GENEVA: Secret documents published online alleging banking giant HSBC helped wealthy customers dodge millions of dollars in taxes caused global shockwaves and spotlighted the financial dealings of the world’s ultra-rich.
The cache of files made public in the so-called SwissLeaks case included the names of celebrities, alleged arms dealers and politicians — though inclusion on the list does not necessarily imply wrongdoing.
The documents, published at the weekend, claim the London-based bank’s Swiss division helped clients in more than 200 countries evade taxes on accounts containing $119 billion (104 billion euros).
British lawmakers announced they were launching an inquiry into HSBC’s activities.
“Today’s shocking revelations about HSBC further expose a secretive global industry serving a wealthy elite,” Margaret Hodge, chair of the parliamentary Public Accounts Committee, told the BBC.
“The Public Accounts Committee will be launching an urgent inquiry to which we will require HSBC to give evidence — and we will order them if necessary.”
The huge cache of files from Europe’s biggest bank was stolen by an IT worker in 2007 and passed to French authorities, but had not been previously made public.
The International Consortium of Investigative Journalists (ICIJ) obtained the files via French newspaper Le Monde and shared them with more than 45 other media organisations worldwide.
The documents show that HSBC opened Swiss accounts for international criminals, businessmen, politicians and celebrities, according to the ICIJ.
The revelations renewed calls for a crackdown on sophisticated tax avoidance by the wealthy and multinational companies. Tax avoidance is legal, but tax evasion is not.
“HSBC profited from doing business with arms dealers who channelled mortar bombs to child soldiers in Africa, bag men for Third World dictators, traffickers in blood diamonds and other international outlaws,” ICIJ reported.
HSBC’s reputation has been tarnished in recent years by a string of high-profile controversies, including oversight failures which meant Mexican drug traffickers could launder money through its accounts.
Shares in the bank were down 1.64 percent at the close of trading in London.
A range of current and former politicians from Russia, India and various African countries, as well as Saudi, Bahraini, Jordanian and Moroccan royalty, and the late Australian press magnate Kerry Packer were named in the files.
There were calls for a Swiss probe against the bank, which is already facing prosecution in France and Belgium.
Global fallout on Monday included a Belgian judge said to be considering international arrest warrants for directors of HSBC’s Swiss division, while in Britain a political row was triggered, with the main parties blaming each other for not taking action.
So far Switzerland has only launched an investigation against Herve Falciani, the HSBC employee-turned-whistleblower who stole the files.
In an interview on Monday, Falciani called for more protection for whistleblowers.
“I hope they will have enough energy left after investigating me for the past six years to investigate the bank,” he told Swiss public broadcaster RTS.

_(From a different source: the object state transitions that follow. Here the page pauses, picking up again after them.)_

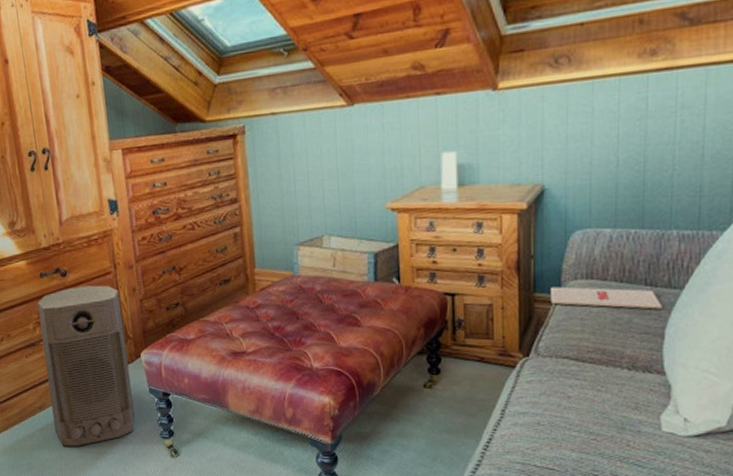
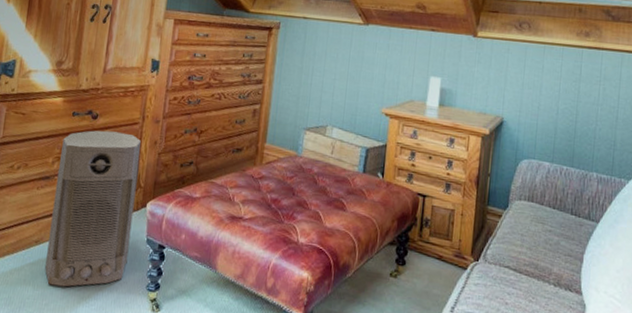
magazine: present [551,286,662,310] -> none [500,203,583,237]

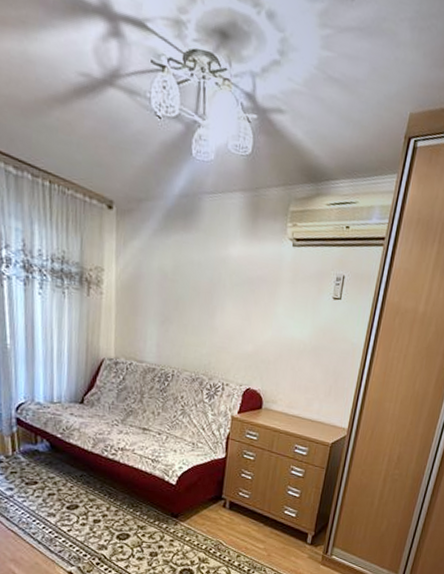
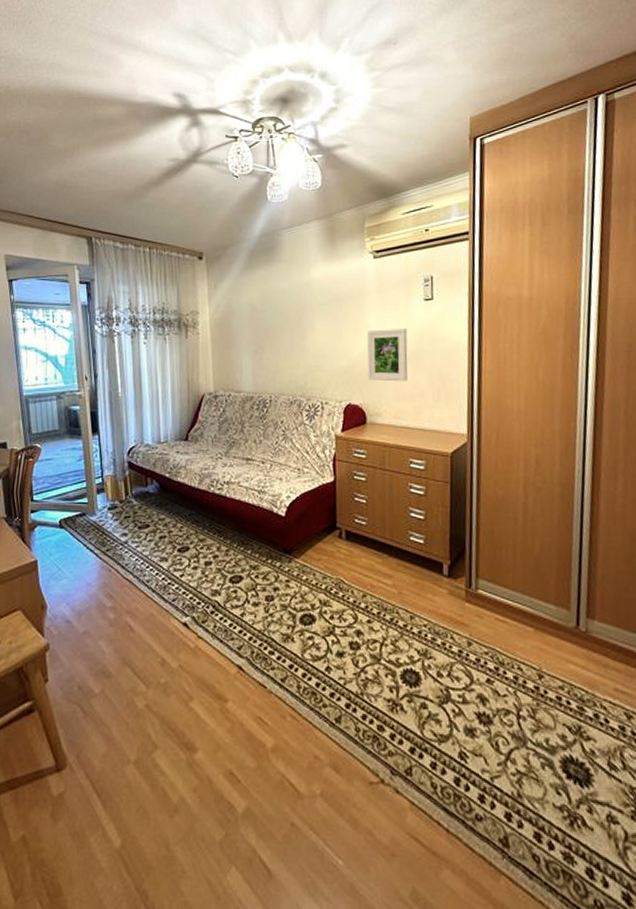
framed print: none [269,319,313,375] -> present [367,329,408,382]

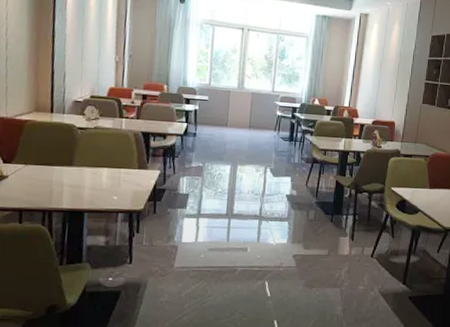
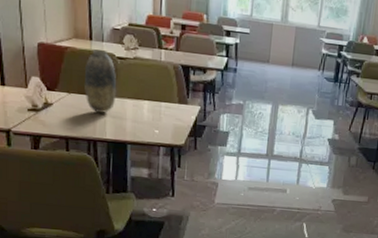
vase: none [42,120,76,183] -> present [85,49,117,113]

The files were used by the French government to track down tax evaders and shared with other states in 2010, leading to a series of prosecutions.
British tax authorities said Monday they had brought in more than £135 million (181 million euros, $206 million) on the basis of the files.
HSBC’s Swiss banking arm insisted it has since undergone a “radical transformation”.
Franco Morra, the head of HSBC’s Swiss unit, said the bank had closed the accounts of clients “who did not meet our high standards”.
HSBC now has “strong compliance controls in place,” he told AFP in an email, adding that the revelations are “a reminder that the old business model of Swiss private banking is no longer acceptable.”
Notes in the leaked files indicate HSBC workers were aware of clients’ intentions to keep money hidden from national authorities.
Of one Danish account holder, an employee wrote: “All contacts through one of her 3 daughters living in London. Account holder living in Denmark, ie critical as it is a criminal act having an account abroad non declared.”
The files provide details on over 100,000 HSBC clients, including people targeted by US sanctions, such as Turkish businessman Selim Alguadis and Gennady Timchenko, an associate of Russian President Vladimir Putin.
Alguadis told the ICIJ it was prudent to keep savings offshore, while a spokesman for Timchenko said he was fully compliant with tax matters.
Other individuals named on the list include Rami Makhlouf, cousin of Syrian President Bashar al-Assad, designer Diane von Furstenberg, who told the ICIJ the accounts were inherited from her parents, and model Elle Macpherson, whose lawyers told the ICIJ she was fully in compliance with UK tax law.
Motorcycle racer Valentino Rossi, listed as having $23.9 million in two accounts, said he had regularised his tax situation with Italian authorities.